Burke criticized the view of many British thinkers and writers who had welcomed the early stages of the French Revolution. The radicals saw the revolution as analogous to Britain's own Glorious Revolution in 1688, which had restricted the powers of the Stuart monarchy, Burke argued that the appropriate historical analogy was the English Civil War (1642–1651) in which Charles I had been executed in 1649. Burke viewed the French Revolution as the violent overthrow of a legitimate government and contended that citizens do not have the right to overthrow their government. Civilisations and governments, he maintained, are the result of social and political consensus, and their traditions ought not to be challenged since the result would be anarchy.

== Responses ==
Radicals such as William Godwin, Thomas Paine and Mary Wollstonecraft argued for republicanism and other radical ideas for their time. Most of those who came to be called radicals emphasized the same themes, namely, "a sense of personal liberty and autonomy"; "a belief in civic virtue"; "a hatred of corruption"; an opposition to war because it profited only the "landed interest"; and a critique of the monarchy and the aristocracy and its perceived desire to draw power away from the House of Commons. Many of their works were published by Joseph Johnson, who was eventually jailed for his seditious activities. The Birmingham bookseller James Belcher was also jailed for seditious writings in 1793 for publishing Paine's Letter addressed to the addressers on the late proclamation. The more moderate Scottish Whig lawyer James Mackintosh also responded to Burke.

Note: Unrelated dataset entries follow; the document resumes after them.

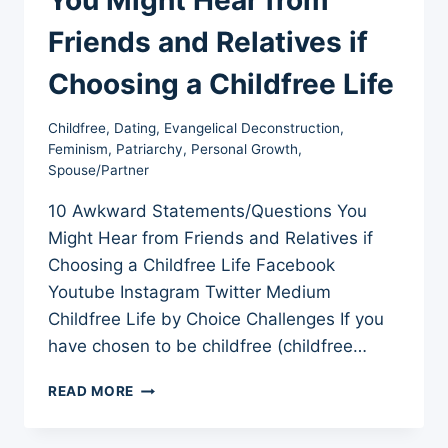
Friends and Relatives if
Choosing a Childfree Life
Childfree
,
Dating
,
Evangelical Deconstruction
,
Feminism
,
Patriarchy
,
Personal Growth
,
Spouse/Partner
10 Awkward Statements/Questions You
Might Hear from Friends and Relatives if
Choosing a Childfree Life Facebook
Youtube Instagram Twitter Medium
Childfree Life by Choice Challenges If you
have chosen to be childfree (childfree…
10
READ MORE
AWKWARD
STATEMENTS/QUESTIONS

Wollstonecraft had been much influenced by the ideas she ingested from Price's sermons at Newington Green Unitarian Church and the whole ethos of Rational Dissent in the village of Newington Green. Those seeds germinated into A Vindication of the Rights of Men, her response to Burke's denunciation of her mentor. Paine, one of the Founding Fathers of the United States, who argued in Rights of Man that popular political revolution is permissible when a government does not safeguard its people, their natural rights and their national interests.

The controversy left further legacies. Wollstonecraft's most famous work, A Vindication of the Rights of Woman was written in 1792 in the spirit of rationalism extending Price's arguments about equality to women. Anna Laetitia Barbauld, a prolific writer admired by Samuel Johnson and William Wordsworth and the wife of the minister at Newington Green, alluded to Burke's work and his opponents in her "Sins of the Government, Sins of the Nation" (1793).

== Sources ==
- Butler, Marilyn, ed. Burke, Paine, Godwin, and the Revolution Controversy. Cambridge: Cambridge University Press, 1984. ISBN 0-521-28656-5.
- Gordon, Lyndall. Vindication: A Life of Mary Wollstonecraft. Great Britain: Virago, 2005. ISBN 1-84408-141-9.